In this applied course, students will learn concepts and practical techniques for securing an agreement between two or more interdependent parties, including technical and analytical as well as interpersonal and communications skills.

This course teaches an analytical approach to solving managerial problems and making decisions. It includes hands-on experience using Excel and Excel plug-ins to create models for healthcare decision-making.

In this design thinking experience, students will gather and interpret information from patients and other stakeholders to understand their needs; they will then apply these insights to design successful innovations in healthcare.

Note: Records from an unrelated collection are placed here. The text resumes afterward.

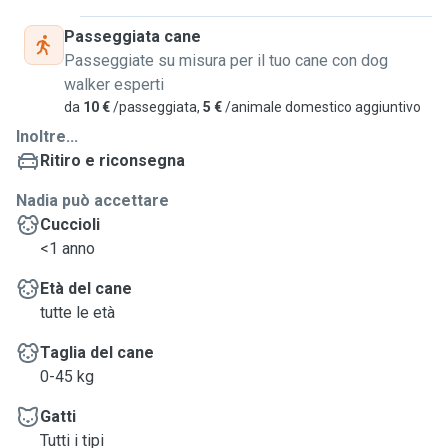
Passeggiata cane
Passeggiate su misura per il tuo cane con dog
walker esperti
da
10 €
/passeggiata,
5 €
/animale domestico aggiuntivo
Inoltre...
Ritiro e riconsegna
Nadia può accettare
Cuccioli
<1 anno
Età del cane
tutte le età
Taglia del cane
0-45 kg
Gatti
Tutti i tipi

This course aims to equip students with the expertise to critically evaluate and synthesize research findings, enabling them to make informed decisions, contribute to the advancement of knowledge in their field, and prepare for further research or professional pursuits.

This course prepares students for leadership roles in project-driven organizations, equipping them with the necessary skills to deliver projects successfully while meeting objectives, constraints, and stakeholder expectations. 

Through applied learning experiences, students will discover and practice teamwork concepts and build community with their cohort of classmates.

John Wennberg's pioneering work in the 1970s that revealed unexplained differences in how medicine was practiced in different geographies put Dartmouth in the center of the debate of what a health care system should do and how it can be designed to deliver that outcome. This course will teach students about the causes of variation in health care delivery as well as some tools to help move investments in care towards more productive measures and outcomes.